ASSIGNMENT: Repeat the records below exactly, leaving out every picture.

GIVEN DATA:
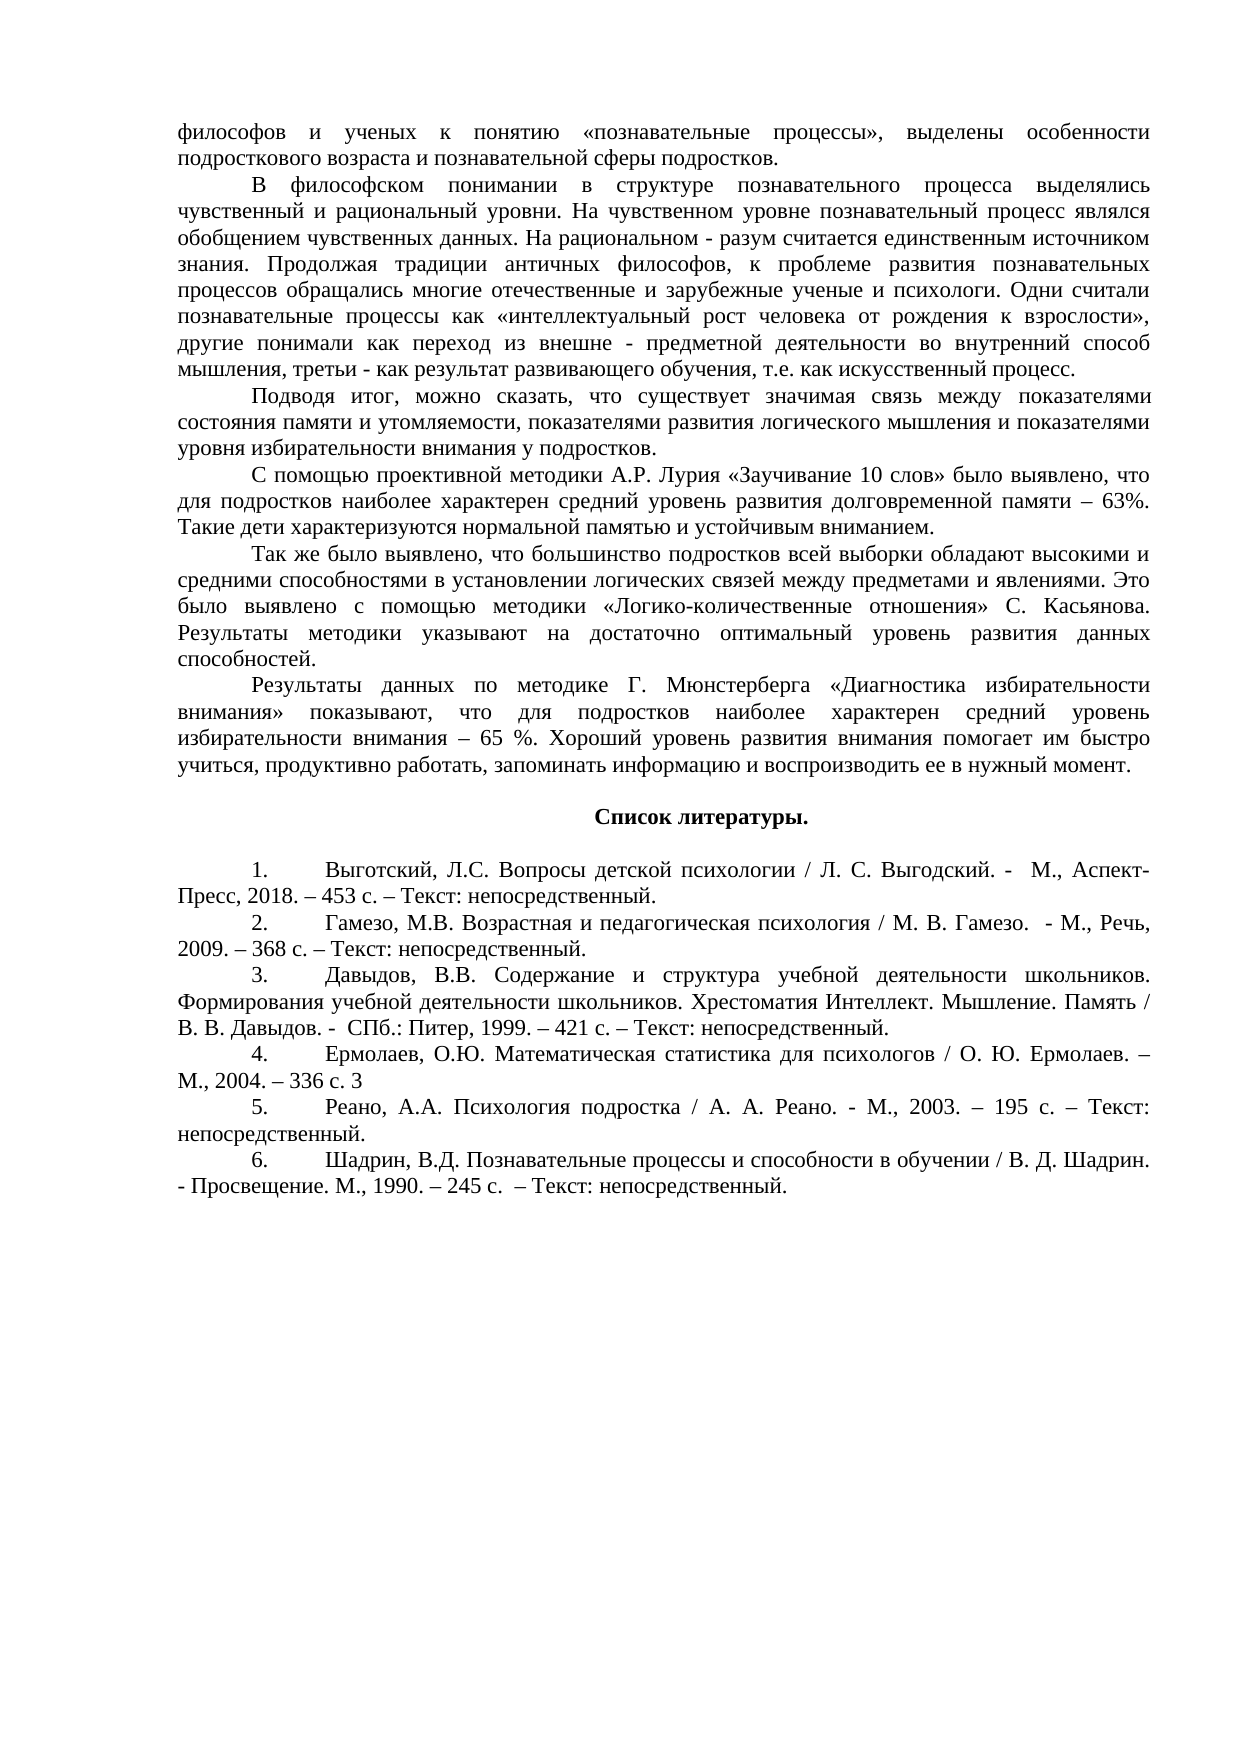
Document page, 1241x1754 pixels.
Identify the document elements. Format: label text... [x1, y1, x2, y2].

text Результаты данных по методике Г. Мюнстерберга «Диагностика избирательности внимания» показывают, что для подростков наиболее характерен средний уровень избирательности внимания – 65 %. Хороший уровень развития внимания помогает им быстро учиться, продуктивно работать, запоминать информацию и воспроизводить ее в нужный момент. [177, 672, 1152, 777]
list Шадрин, В.Д. Познавательные процессы и способности в обучении / В. Д. Шадрин. - Просвещение. М., 1990. – 245 с. – Текст: непосредственный. [177, 1146, 1152, 1199]
list Давыдов, В.В. Содержание и структура учебной деятельности школьников. Формирования учебной деятельности школьников. Хрестоматия Интеллект. Мышление. Память / В. В. Давыдов. - СПб.: Питер, 1999. – 421 с. – Текст: непосредственный. [177, 961, 1152, 1041]
text В философском понимании в структуре познавательного процесса выделялись чувственный и рациональный уровни. На чувственном уровне познавательный процесс являлся обобщением чувственных данных. На рациональном - разум считается единственным источником знания. Продолжая традиции античных философов, к проблеме развития познавательных процессов обращались многие отечественные и зарубежные ученые и психологи. Одни считали познавательные процессы как «интеллектуальный рост человека от рождения к взрослости», другие понимали как переход из внешне - предметной деятельности во внутренний способ мышления, третьи - как результат развивающего обучения, т.е. как искусственный процесс. [177, 171, 1152, 382]
text Список литературы. [177, 803, 1152, 830]
text Так же было выявлено, что большинство подростков всей выборки обладают высокими и средними способностями в установлении логических связей между предметами и явлениями. Это было выявлено с помощью методики «Логико-количественные отношения» С. Касьянова. Результаты методики указывают на достаточно оптимальный уровень развития данных способностей. [177, 540, 1152, 672]
list Выготский, Л.С. Вопросы детской психологии / Л. С. Выгодский. - М., Аспект-Пресс, 2018. – 453 с. – Текст: непосредственный. [177, 856, 1152, 909]
list Реано, А.А. Психология подростка / А. А. Реано. - М., 2003. – 195 с. – Текст: непосредственный. [177, 1093, 1152, 1146]
list Ермолаев, О.Ю. Математическая статистика для психологов / О. Ю. Ермолаев. – М., 2004. – 336 с. 3 [177, 1041, 1152, 1093]
list Гамезо, М.В. Возрастная и педагогическая психология / М. В. Гамезо. - М., Речь, 2009. – 368 с. – Текст: непосредственный. [177, 909, 1152, 961]
text С помощью проективной методики А.Р. Лурия «Заучивание 10 слов» было выявлено, что для подростков наиболее характерен средний уровень развития долговременной памяти – 63%. Такие дети характеризуются нормальной памятью и устойчивым вниманием. [177, 461, 1152, 540]
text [177, 118, 1152, 171]
text Подводя итог, можно сказать, что существует значимая связь между показателями состояния памяти и утомляемости, показателями развития логического мышления и показателями уровня избирательности внимания у подростков. [177, 382, 1152, 461]
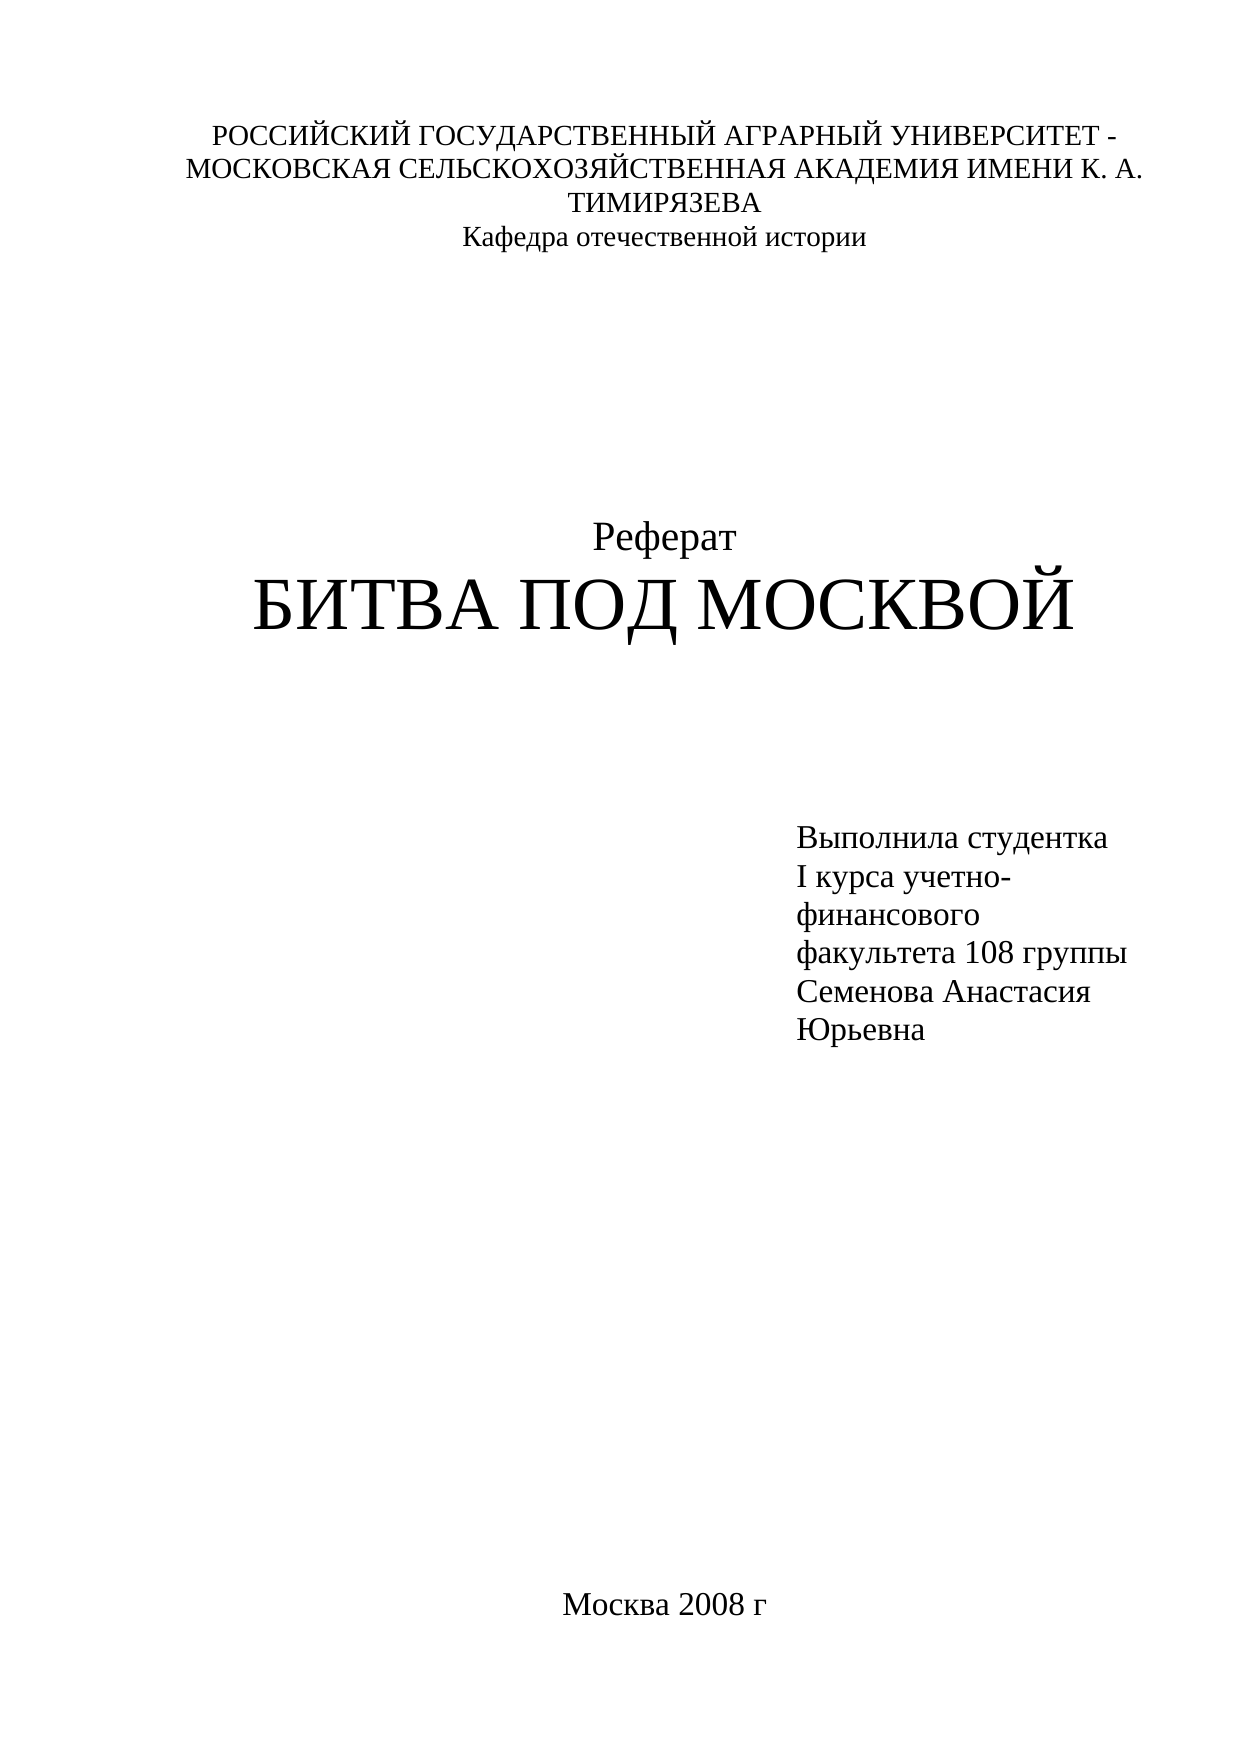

SOLUTION TO THIS TASK:
Document page, 1241x1754 pixels.
Identify the document elements. Format: label text... [x1, y1, x2, y2].

text Результаты данных по методике Г. Мюнстерберга «Диагностика избирательности внимания» показывают, что для подростков наиболее характерен средний уровень избирательности внимания – 65 %. Хороший уровень развития внимания помогает им быстро учиться, продуктивно работать, запоминать информацию и воспроизводить ее в нужный момент. [177, 672, 1152, 777]
list Шадрин, В.Д. Познавательные процессы и способности в обучении / В. Д. Шадрин. - Просвещение. М., 1990. – 245 с. – Текст: непосредственный. [177, 1146, 1152, 1199]
list Давыдов, В.В. Содержание и структура учебной деятельности школьников. Формирования учебной деятельности школьников. Хрестоматия Интеллект. Мышление. Память / В. В. Давыдов. - СПб.: Питер, 1999. – 421 с. – Текст: непосредственный. [177, 961, 1152, 1041]
text В философском понимании в структуре познавательного процесса выделялись чувственный и рациональный уровни. На чувственном уровне познавательный процесс являлся обобщением чувственных данных. На рациональном - разум считается единственным источником знания. Продолжая традиции античных философов, к проблеме развития познавательных процессов обращались многие отечественные и зарубежные ученые и психологи. Одни считали познавательные процессы как «интеллектуальный рост человека от рождения к взрослости», другие понимали как переход из внешне - предметной деятельности во внутренний способ мышления, третьи - как результат развивающего обучения, т.е. как искусственный процесс. [177, 171, 1152, 382]
text Список литературы. [177, 803, 1152, 830]
text Так же было выявлено, что большинство подростков всей выборки обладают высокими и средними способностями в установлении логических связей между предметами и явлениями. Это было выявлено с помощью методики «Логико-количественные отношения» С. Касьянова. Результаты методики указывают на достаточно оптимальный уровень развития данных способностей. [177, 540, 1152, 672]
list Выготский, Л.С. Вопросы детской психологии / Л. С. Выгодский. - М., Аспект-Пресс, 2018. – 453 с. – Текст: непосредственный. [177, 856, 1152, 909]
list Реано, А.А. Психология подростка / А. А. Реано. - М., 2003. – 195 с. – Текст: непосредственный. [177, 1093, 1152, 1146]
list Ермолаев, О.Ю. Математическая статистика для психологов / О. Ю. Ермолаев. – М., 2004. – 336 с. 3 [177, 1041, 1152, 1093]
list Гамезо, М.В. Возрастная и педагогическая психология / М. В. Гамезо. - М., Речь, 2009. – 368 с. – Текст: непосредственный. [177, 909, 1152, 961]
text С помощью проективной методики А.Р. Лурия «Заучивание 10 слов» было выявлено, что для подростков наиболее характерен средний уровень развития долговременной памяти – 63%. Такие дети характеризуются нормальной памятью и устойчивым вниманием. [177, 461, 1152, 540]
text [177, 118, 1152, 171]
text Подводя итог, можно сказать, что существует значимая связь между показателями состояния памяти и утомляемости, показателями развития логического мышления и показателями уровня избирательности внимания у подростков. [177, 382, 1152, 461]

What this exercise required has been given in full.